* Prompt
Going down the data below, set down exactly the line with "cancer stained with" and each line after it through the line with "is no significant"; no other lines.

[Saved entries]

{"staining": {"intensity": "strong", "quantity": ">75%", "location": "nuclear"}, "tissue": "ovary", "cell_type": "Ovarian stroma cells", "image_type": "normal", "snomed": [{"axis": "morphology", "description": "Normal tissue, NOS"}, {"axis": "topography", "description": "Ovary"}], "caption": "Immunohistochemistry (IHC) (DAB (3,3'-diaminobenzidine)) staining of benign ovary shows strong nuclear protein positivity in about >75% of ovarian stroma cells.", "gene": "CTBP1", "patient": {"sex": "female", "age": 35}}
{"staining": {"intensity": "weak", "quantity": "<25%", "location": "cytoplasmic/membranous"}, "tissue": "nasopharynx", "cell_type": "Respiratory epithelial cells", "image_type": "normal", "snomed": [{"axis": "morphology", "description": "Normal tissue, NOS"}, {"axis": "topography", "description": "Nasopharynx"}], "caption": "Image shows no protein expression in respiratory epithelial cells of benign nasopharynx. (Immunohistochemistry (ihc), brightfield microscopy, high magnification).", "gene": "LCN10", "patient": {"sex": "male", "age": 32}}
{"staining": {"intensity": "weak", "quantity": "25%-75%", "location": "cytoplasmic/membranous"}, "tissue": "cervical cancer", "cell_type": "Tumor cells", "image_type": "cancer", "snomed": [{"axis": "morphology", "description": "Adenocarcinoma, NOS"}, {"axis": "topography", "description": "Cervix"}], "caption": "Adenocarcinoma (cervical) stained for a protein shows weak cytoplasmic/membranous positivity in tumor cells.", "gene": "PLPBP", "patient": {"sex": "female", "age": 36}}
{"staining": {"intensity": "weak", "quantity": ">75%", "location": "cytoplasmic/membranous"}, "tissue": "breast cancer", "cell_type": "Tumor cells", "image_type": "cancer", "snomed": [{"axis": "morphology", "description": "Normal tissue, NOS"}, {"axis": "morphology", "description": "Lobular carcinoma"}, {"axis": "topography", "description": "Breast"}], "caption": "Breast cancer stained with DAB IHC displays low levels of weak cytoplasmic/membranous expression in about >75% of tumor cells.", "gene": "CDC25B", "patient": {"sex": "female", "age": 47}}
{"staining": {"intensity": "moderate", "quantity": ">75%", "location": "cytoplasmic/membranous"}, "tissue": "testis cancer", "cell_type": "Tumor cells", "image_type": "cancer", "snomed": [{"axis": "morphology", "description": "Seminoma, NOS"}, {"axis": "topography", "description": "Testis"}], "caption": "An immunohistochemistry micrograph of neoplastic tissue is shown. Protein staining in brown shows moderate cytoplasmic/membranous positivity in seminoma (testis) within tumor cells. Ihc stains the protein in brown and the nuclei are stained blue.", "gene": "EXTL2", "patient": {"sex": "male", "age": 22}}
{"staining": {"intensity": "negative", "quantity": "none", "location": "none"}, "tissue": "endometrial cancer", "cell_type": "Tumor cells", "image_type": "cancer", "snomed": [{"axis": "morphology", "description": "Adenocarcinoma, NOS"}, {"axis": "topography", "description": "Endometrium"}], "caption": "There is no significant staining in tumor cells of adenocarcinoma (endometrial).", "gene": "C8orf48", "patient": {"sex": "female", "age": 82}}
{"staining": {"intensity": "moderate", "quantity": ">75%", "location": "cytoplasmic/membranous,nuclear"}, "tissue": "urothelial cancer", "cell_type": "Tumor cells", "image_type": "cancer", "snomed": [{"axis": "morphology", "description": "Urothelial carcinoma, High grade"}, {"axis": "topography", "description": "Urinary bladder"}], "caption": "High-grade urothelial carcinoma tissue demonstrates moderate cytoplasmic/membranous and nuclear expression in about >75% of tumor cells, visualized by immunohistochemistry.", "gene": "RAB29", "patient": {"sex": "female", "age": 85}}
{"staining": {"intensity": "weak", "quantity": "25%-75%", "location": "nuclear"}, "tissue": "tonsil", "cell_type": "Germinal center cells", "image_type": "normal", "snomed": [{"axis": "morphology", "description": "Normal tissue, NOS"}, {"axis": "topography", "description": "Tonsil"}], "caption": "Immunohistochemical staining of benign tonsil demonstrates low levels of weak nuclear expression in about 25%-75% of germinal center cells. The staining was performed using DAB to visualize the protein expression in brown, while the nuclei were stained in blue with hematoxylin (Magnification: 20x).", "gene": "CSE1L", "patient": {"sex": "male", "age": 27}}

* Response box
{"staining": {"intensity": "weak", "quantity": ">75%", "location": "cytoplasmic/membranous"}, "tissue": "breast cancer", "cell_type": "Tumor cells", "image_type": "cancer", "snomed": [{"axis": "morphology", "description": "Normal tissue, NOS"}, {"axis": "morphology", "description": "Lobular carcinoma"}, {"axis": "topography", "description": "Breast"}], "caption": "Breast cancer stained with DAB IHC displays low levels of weak cytoplasmic/membranous expression in about >75% of tumor cells.", "gene": "CDC25B", "patient": {"sex": "female", "age": 47}}
{"staining": {"intensity": "moderate", "quantity": ">75%", "location": "cytoplasmic/membranous"}, "tissue": "testis cancer", "cell_type": "Tumor cells", "image_type": "cancer", "snomed": [{"axis": "morphology", "description": "Seminoma, NOS"}, {"axis": "topography", "description": "Testis"}], "caption": "An immunohistochemistry micrograph of neoplastic tissue is shown. Protein staining in brown shows moderate cytoplasmic/membranous positivity in seminoma (testis) within tumor cells. Ihc stains the protein in brown and the nuclei are stained blue.", "gene": "EXTL2", "patient": {"sex": "male", "age": 22}}
{"staining": {"intensity": "negative", "quantity": "none", "location": "none"}, "tissue": "endometrial cancer", "cell_type": "Tumor cells", "image_type": "cancer", "snomed": [{"axis": "morphology", "description": "Adenocarcinoma, NOS"}, {"axis": "topography", "description": "Endometrium"}], "caption": "There is no significant staining in tumor cells of adenocarcinoma (endometrial).", "gene": "C8orf48", "patient": {"sex": "female", "age": 82}}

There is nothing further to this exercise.